You can’t edit a blank page

Starting is the hardest part. Your first draft doesn’t need to be perfect, it just needs to exist. You can’t edit a blank page.

Starting is the hard part. It doesn’t matter if you’re writing a blog post, building a website, designing a logo, or trying to tackle any project with more than a few steps. Looking at the whole thing at once is overwhelming.

But you can’t finish what you don’t start.

The First Draft Is Supposed to Be Ugly

The most important part of any project is the beginning. Putting the proverbial pen to paper. And your first draft is not supposed to be perfect.

In fact, if your first draft looks perfect, there’s a good chance you haven’t actually started yet. You’re still planning. Still hesitating. Still trying to “get it right” before you’ve made anything real.

The first draft exists for one reason: to give you something to work with.

My Default Method: Get It All Out

When I’m writing, I usually start with a stream of consciousness. I write down everything that comes to mind related to the topic. Sometimes it turns into full sentences. Sometimes it’s bullet points. Sometimes it’s just a handful of words that will only make sense later.

The format doesn’t matter. The goal is momentum.

The same thing applies to design work. Early drafts are messy by nature. With websites especially, the first version often looks like a garage sale. Content blocks are in the wrong place. Placeholder photos everywhere. Fonts not finalized. Spacing all over the map.

That’s normal.

At that stage, I just want everything on the page. Once the puzzle pieces exist, I can rearrange them.
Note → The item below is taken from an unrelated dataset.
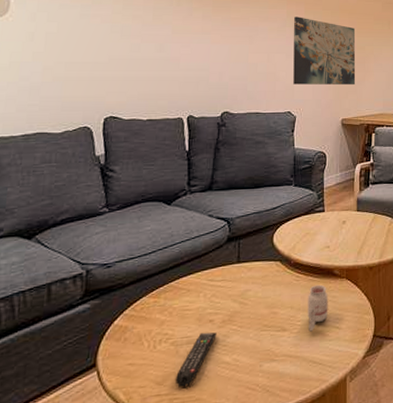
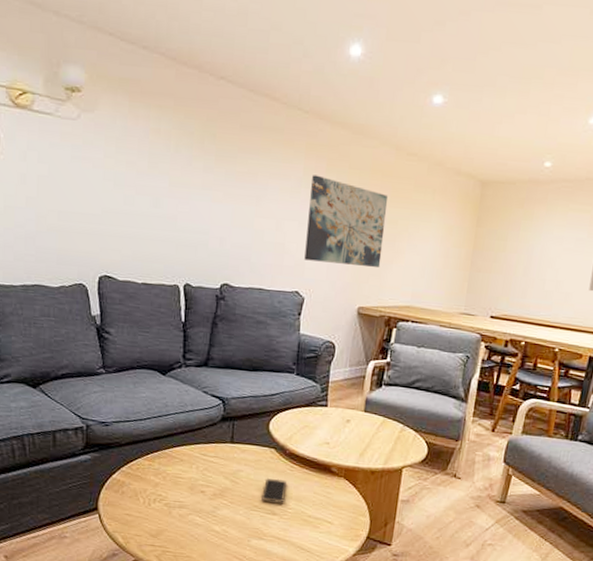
remote control: present [175,332,217,388] -> none [167,500,208,544]
smartphone: none [269,291,293,319] -> present [260,477,286,503]
candle: present [308,284,328,332] -> none [299,478,323,521]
Build First, Refine Second

After the rough version is in place, refinement becomes easier. You can start making big changes first, then work your way down to smaller tweaks as it comes together.

Sometimes the revisions happen immediately. Sometimes you need to walk away for a day or two so you can come back with fresh eyes. Either way, the process works because there’s now something real to improve.

Blank pages don’t give you that.

Don’t Leave Things Out Too Early

When building your first draft, don’t self-edit too aggressively. Get it all down. Add the sections you think you need. Include the ideas you’re unsure about. You can always refine and cut later.

It’s much easier to remove something than it is to create it from scratch under pressure.

Antoine de Saint-Exupery said, “A designer knows he has achieved perfection not when there is nothing left to add, but when there is nothing left to take away.”

That’s the goal, but you don’t get there by starting with nothing.

Start messy. Get it on the page. Then edit.